The table shows how performance evolved over the past 7 days, one column for each day. The sparkline on the right shows graphically how performance has evolved over those days. When the program was run multiple times to get multiple sample points, these show as separate dots that are vertically aligned (because they happened on the same date). The background color in the sparkline represents a hash of the program binary. If the color is the same on multiple days, the binaries were identical on those days.
Let’s look first at the ffbench program. The background color in the sparkline is the same for the last 2 days, so the binary for this program didn’t change in those 2 days. Conclusion: the reported performance variation of -8.23% is caused by noise on the machine, not due to a change in code. The vertically spread out dots also indicate that this program has been noisy consistently over the past 7 days.
Let’s now look at the bigfib. The background color in the sparkline has changed since its previous run, so let’s investigate further. By clicking on one of the machine names in the table, we go to a chart showing the long-term evolution of the performance of this program on that machine.
Step 2. The long-term performance evolution chart
This view shows how performance has evolved for this program since we started measuring it. When you click on one of the dots, which each represent a single execution of the program, you get a pop-up with information such as revision, date at which this was run etc.
When you click on the number after “Run:” in that pop-up, it’ll bring you to the run page.
Step 3. The Run page
The run page gives an overview of a full “Run” on a given machine. Exactly what a Run contains depends a bit on how you organize the data, but typically it consists of many programs being run a few times on 1 machine, representing the quality of the code generated by a specific revision of the compiler on one machine, for one optimization level.

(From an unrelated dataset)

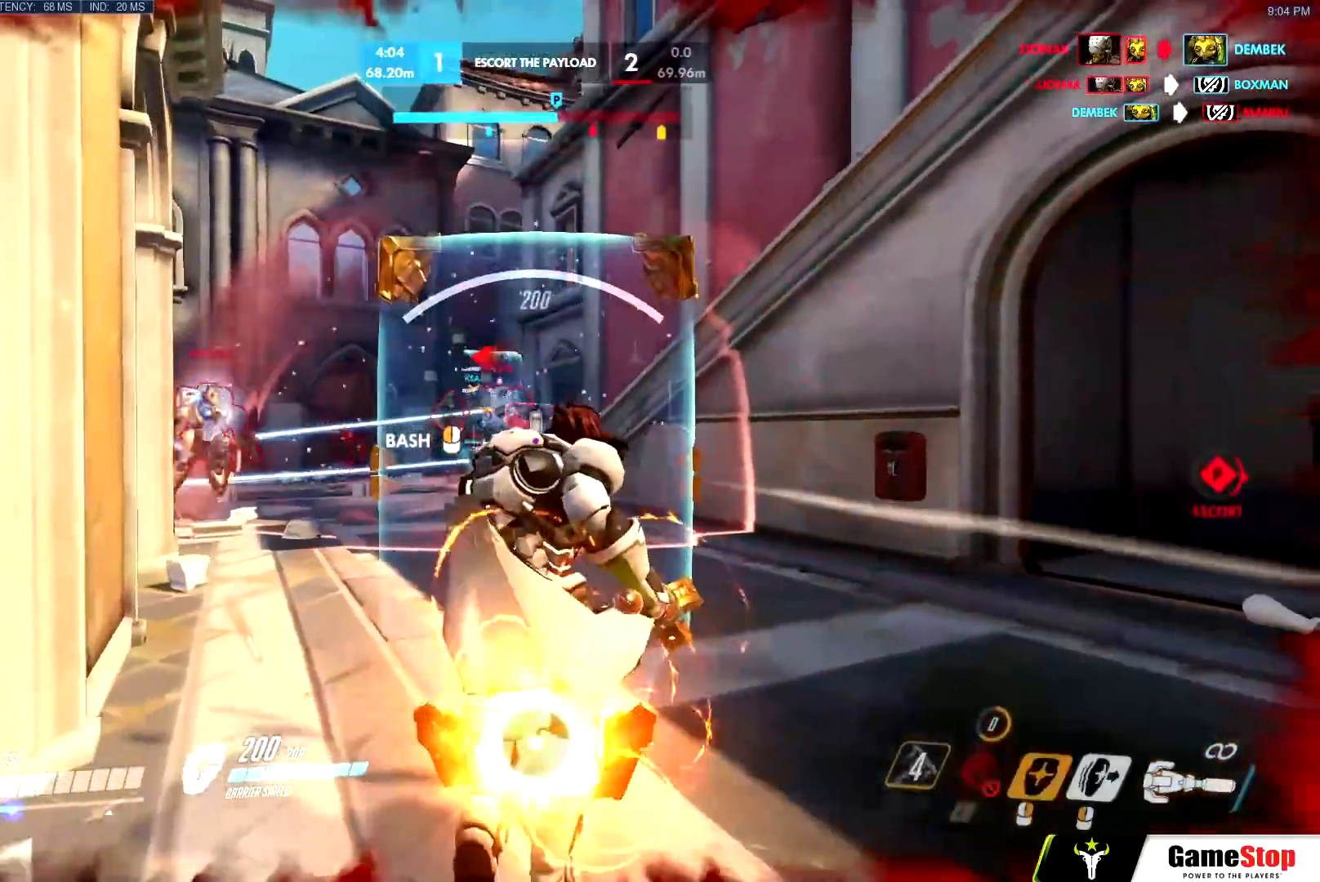
Gameplay with keyboard and mouse; each line is a JSON object with the keys and mouse buttons held at the frame after it. "events" lists presses ("down") and releases ("up") of "a", "c", "ctrl", "d", "e", "f", "g", "q", "r", "s", "shift", "space", "v", "w", "x", "z", "mouse_left", "mouse_wheel", "mouse_right", "mouse_mb4" and "mouse_mb5" between this image and that frame as [ms after this image, input, new state], when the widget could be followed in between. "mouse_left", "mouse_wheel", "mouse_right", "mouse_mb4", "mouse_mb5" = the "left", "wheel", "right", "mb4", "mb5" buttons of the "mouse" list. No other keys are recorded. "wheel" means that the mouse wheel is clicked or scrolled. Mouse movement is not recorded.
{"keys": ["w"], "mouse": ["left"], "events": [[350, "s", "up"], [450, "d", "up"], [450, "mouse_left", "down"], [450, "mouse_right", "up"], [450, "w", "down"]]}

This run page shows a lot of information, including performance changes seen since the previous run:
When hovering with the mouse over entries, a “Profile” button will show, that when clicked, shows profiles of both the previous run and the current run.
Step 4. The Profile page
At the top, the page gives you an overview of differences of recorded performance events between the current and previous run.
After selecting which function you want to compare, this page shows you the annotated assembly:
While it’s clear that there are differences between the disassembly, it’s often much easier to understand the differences by reconstructing the control flow graph to get a per-basic-block view of differences. By clicking on the “View:” drop-down box and selecting the assembly language you see, you can get a CFG view. I find showing absolute values rather than relative values helps to understand performance differences better, so I also chose “Absolute numbers” in the drop down box on the far right:
There is obviously a single hot basic block, and there are differences in instructions in the 2 versions. The number in the red side-bar shows that the number of cycles spent in this basic block has increased from 431M to 716M. In just a few clicks, I managed to drill down to the key codegen change that caused the performance difference!
We combine the above workflow with the llvmbisect tool available at http://llvm.org/viewvc/llvm-project/zorg/trunk/llvmbisect/ to also quickly find the commit introducing the performance difference. We find that using both the above LNT workflow and the llvmbisect tool are vital to be able to act quickly on performance deltas.
Pointers on setting up your own LNT server for tracking performance
Setting up an LNT server is as simple as running the half a dozen commands documented at http://lnt.llvm.org/quickstart.html under "Installation" and "Viewing Results". The "Running tests" section is specific to LLVM tests, the rest is generic to performance tracking of general software.
The documentation for the json file format to submit results to the LNT server is here: http://lnt.llvm.org/importing_data.html.
The documentation for how to also add profile information, is at http://lnt.llvm.org/profiles.html.